Threats using SSL encryption are on the rise, which means it is used to mask malware and evade security detection tools.
An average of 60 percent of the transactions in the Zscaler cloud have been delivered over SSL/TLS.
The Zscaler cloud saw an average of 8.4 million SSL/TLS-based security blocks per day this year, said researchers at ThreatLabZ.
“Hackers are increasingly using SSL to conceal device infections, shroud data exfiltration and hide botnet command and control communications. In fact, our study found that the amount of phishing attempts per day delivered over SSL/TLS has increased 400 percent from 2016,” said Deepen Desai, senior director, security research and operations in a post.
ThreatLabZ researchers also identified new malicious payload distributions using SSL/TLS for command and control (C&C).
Banking Trojans comprised 60 percent of the payloads, including families like Dridex, Zbot, Vawtrak and Trickbot, while 25 percent were comprised of multiple ransomware families.
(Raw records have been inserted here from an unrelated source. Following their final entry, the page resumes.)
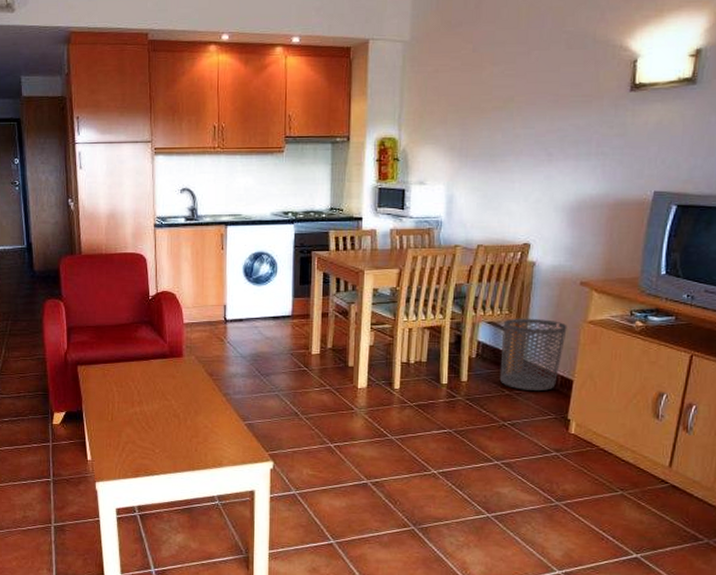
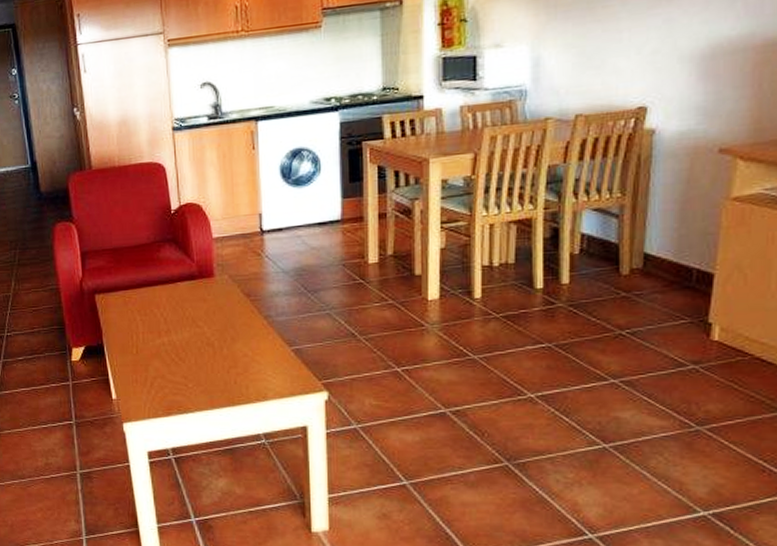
waste bin: present [499,318,567,391] -> none [612,199,703,290]

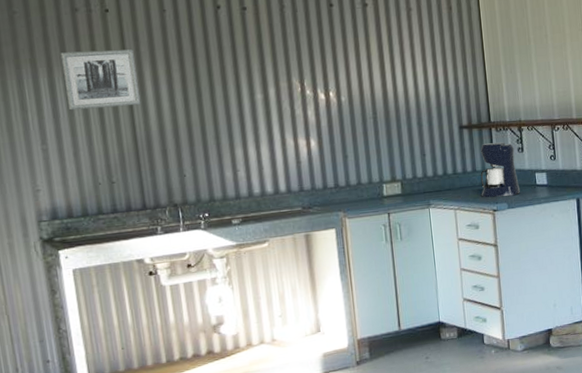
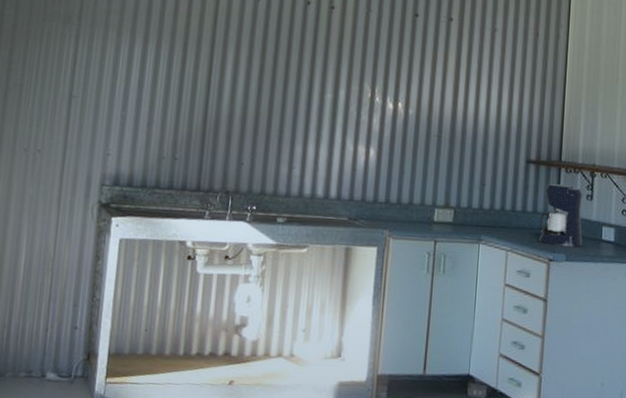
wall art: present [60,49,141,111] -> none [152,26,222,87]

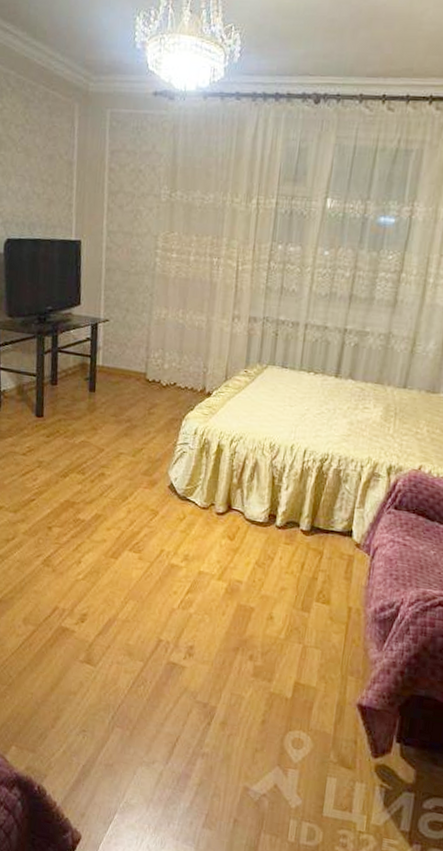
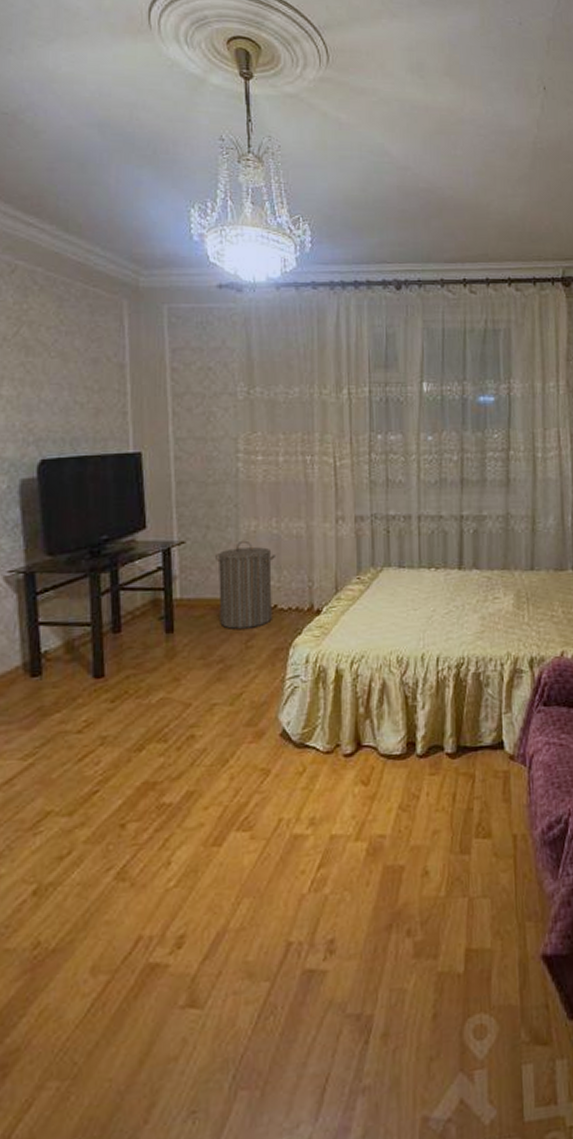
laundry hamper: none [130,325,180,399] -> present [214,540,277,629]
Less popular payloads included Infostealer Trojan families and other miscellaneous families.
Here are some additional findings:
• Malicious content delivered over SSL/TLS has more than doubled in the last six months.
• Zscaler cloud blocked an average of 12,000 phishing attempts per day delivered over SSL/TLS, which is an increase of 400 percent from 2016.
• New, increasingly sophisticated malware strains use SSL to encrypt their C&C mechanisms.
• Zscaler saw an average of 300 hits per day for web exploits that included SSL as part of the infection chain.